Pork tenderloin brushed with a maple mustard sauce and all wrapped up in bacon.
Set the oven to bake at 225°F/ 105°C (not convection) and adjust the rack to the middle. While the oven preheats, cover the bottom of the baking sheet with foil, place a roasting rack on top and lightly coat with non- stick spray.
Mix well. Reserve 1/4 cup of the glaze to finish the pork loin.
Cut away any excess fat as well as the sinew.
Arrange 10 to 12 slices of bacon slightly overlapping each other at the center of a large piece of plastic wrap. Cover the bacon with another layer of plastic wrap and use a rolling pin to flatten slightly, creating a thinner and more consistent result.
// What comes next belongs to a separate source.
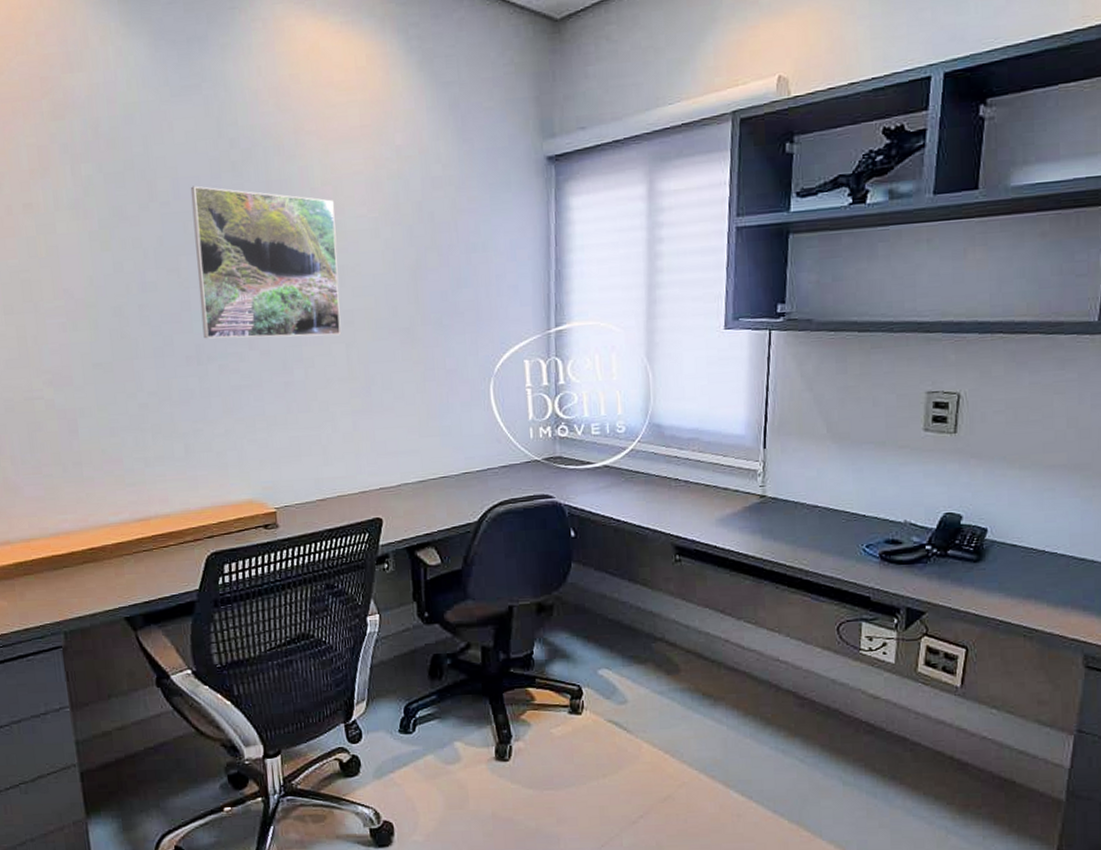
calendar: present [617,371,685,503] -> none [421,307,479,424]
Spread a thin layer of glaze with a brush.
Generously season the pork loin with salt and pepper. Glaze the loin with some of the glaze. Be sure to reserve some glaze to brush the loin after it has been wrapped.
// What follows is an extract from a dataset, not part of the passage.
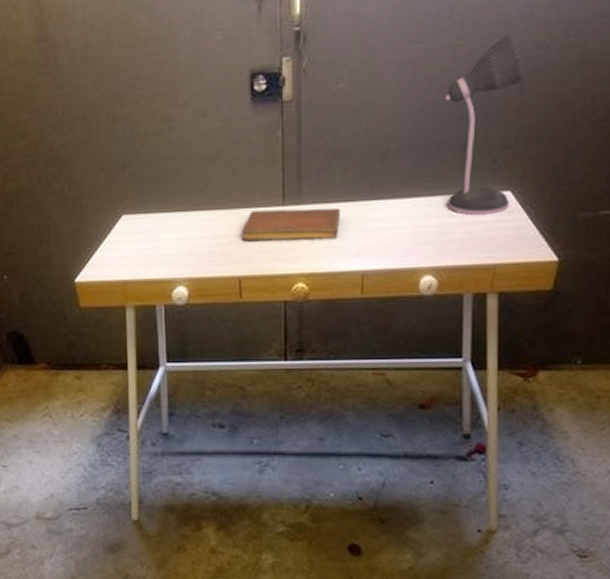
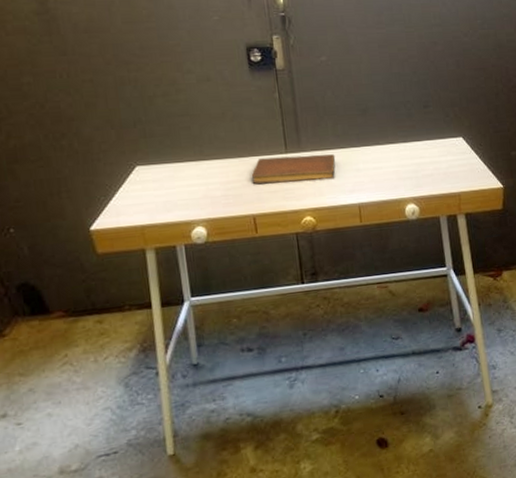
desk lamp: present [445,34,523,216] -> none [404,25,463,157]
Roll tightly until the tenderloin is completely wrapped.
Transfer the pork loin to the prepared tray and brush the tenderloin until well coated.
Place the pork loin in the preheated oven and cook for 1 hour and 30 minutes or until the bacon begins to darken and the internal temperature reaches 125°F/ 51°C.
Remove the pork from the oven and glaze with some of the remaining glaze. Increase the temperature of the oven to 500°F/ 260°C.
Once the oven has reached the right temperature, continue cooking for 15 minutes or until the bacon is golden brown and the internal temeprature reaches 135°F/ 57°C.
Transfer the pork loin to a heat proof surface and allow it to rest to prevent the pork from drying out by letting the juices redistribute. Turn the oven off.
Slice the pork into 1/2 inch thick slices and transfer to a serving platter.
Once the reserved glaze has been drizzled over, serve the pork with your favorite side.